For the time being, the Hilton-American Express initiative will only be available stateside due to differing regulations, health-care systems and the supply of Hilton guestrooms. However, the spokesperson added, “We will continue to evaluate whether we can offer similar support in other parts of the world.”

Rapid response

In late March, AHLA, supported by the Arizona Lodging and Tourism Association, launched Hospitality for Hope to an industry clearly eager to help as COVID-19 spreads. The program identifies hotel properties willing to offer guestrooms near established health-care facilities and connects them with local, state and federal governments seeking to provide taxed emergency and health-care workers with lodging accommodations.

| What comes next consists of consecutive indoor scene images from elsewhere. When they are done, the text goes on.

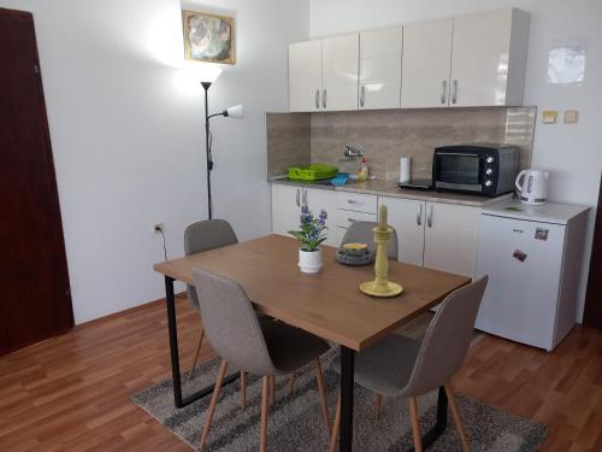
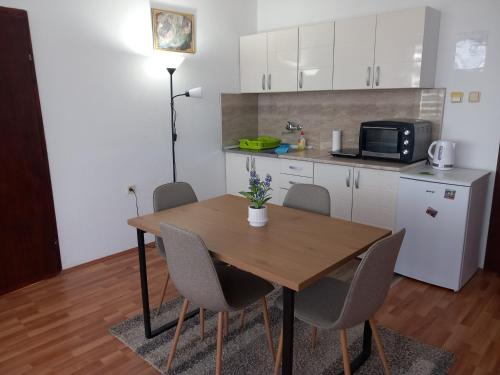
- bowl [335,241,374,266]
- candle holder [359,202,403,298]
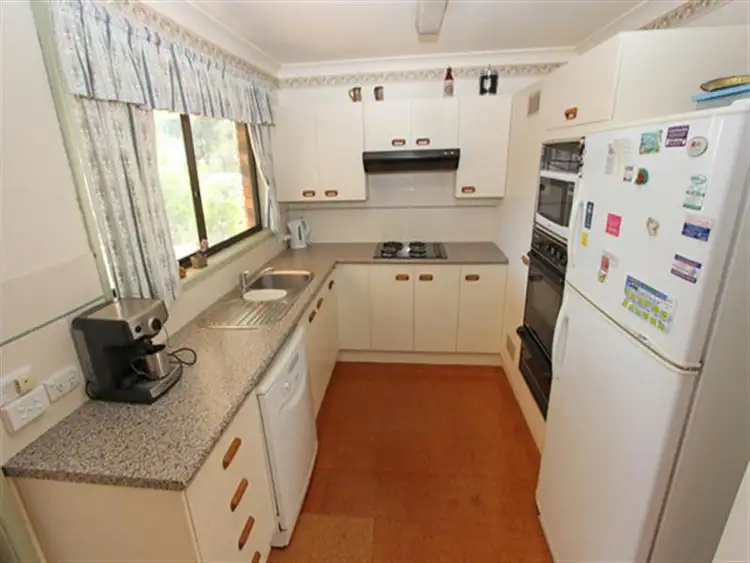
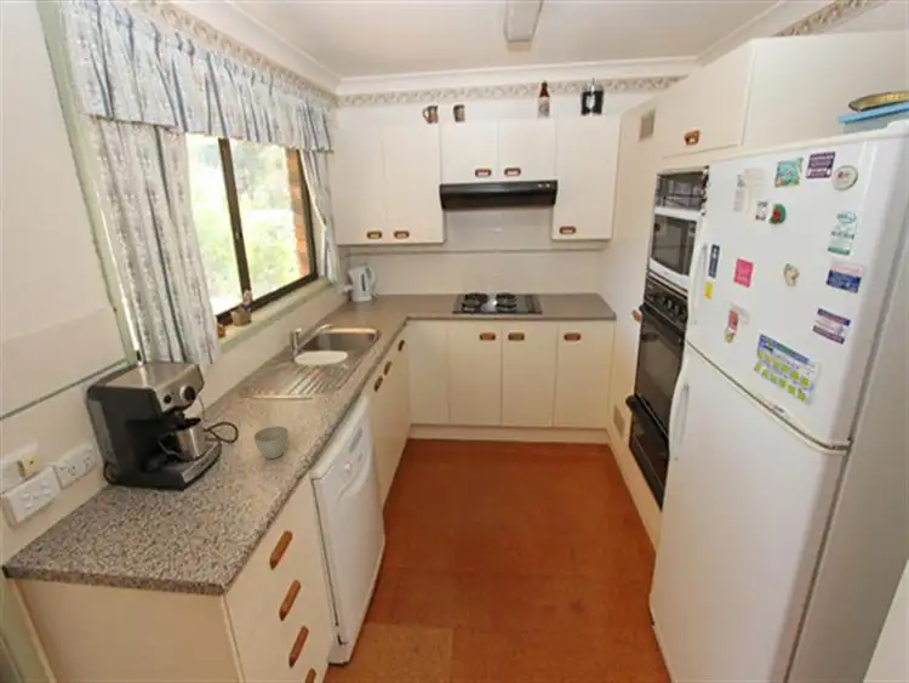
+ flower pot [252,425,290,460]
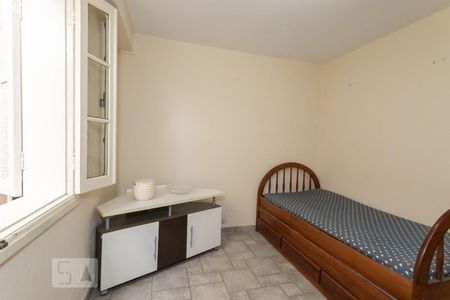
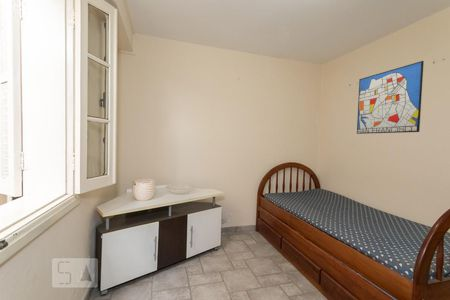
+ wall art [356,60,425,135]
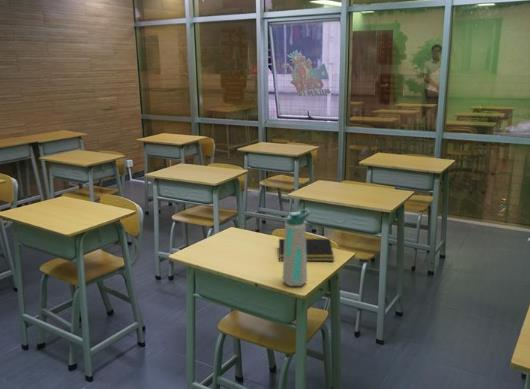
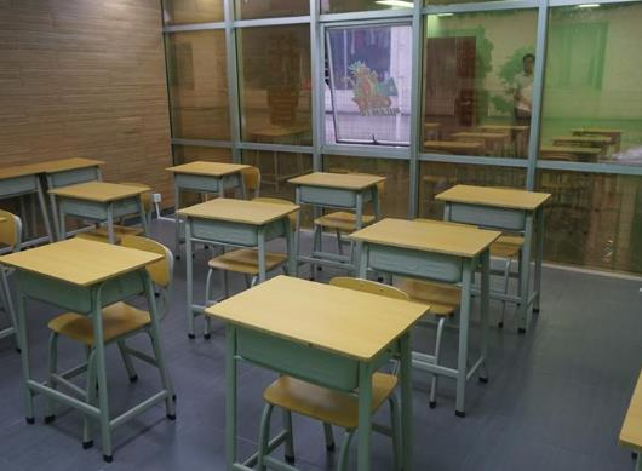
- notepad [277,238,335,262]
- water bottle [282,208,312,287]
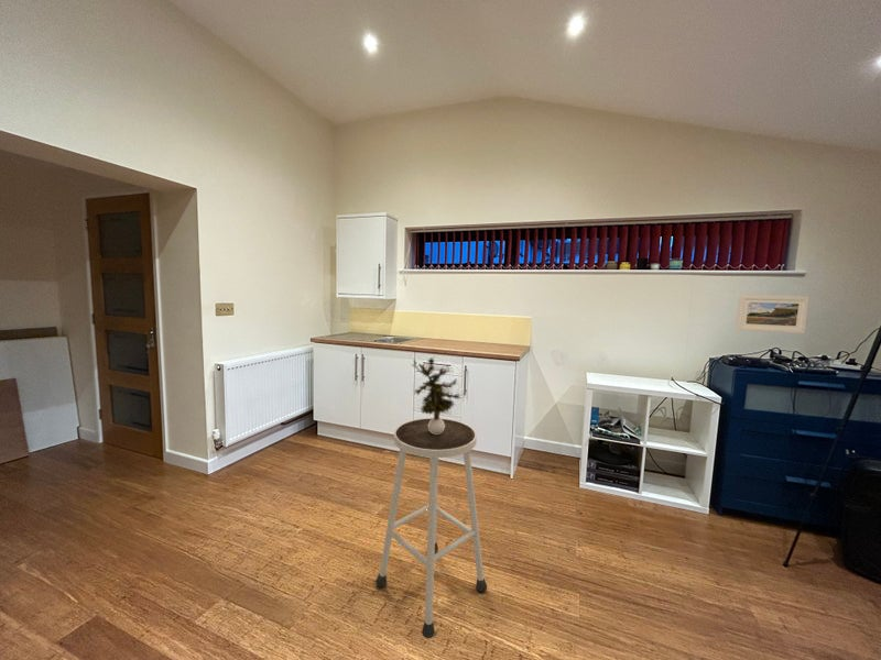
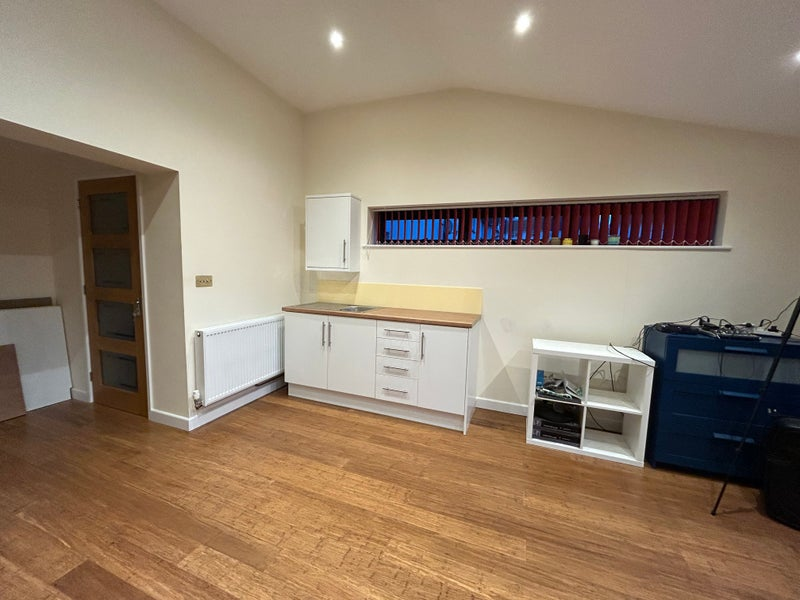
- stool [374,417,488,639]
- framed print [735,294,811,334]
- potted plant [411,354,464,435]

Already, 15,000 hotels across the 50 states and in the District of Columbia have signed on to participate. As of April 2, Texas led the way with 1,366 hotel properties having registered, followed by California and Florida with 1,315 and 1,043 participating hotels, respectively. Hospitality for Hope extends its services beyond the health-care arena to homeless families and quarantined individuals.

In addition to welcoming more hotels to the Hospitality for Hope program every hour, AHLA is working with state association partners on the creation of a Hospitality for Hope database. The database will help streamline the process of connecting hotels with government entities by assisting the U.S. Department of Health and Human Services in conjunction with the U.S. Army Corps of Engineers, local emergency management and public health agencies. Looking ahead, AHLA notes that some participating hotels could serve as Alternative Care Sites, transforming into emergency hospitals or quarantine facilities.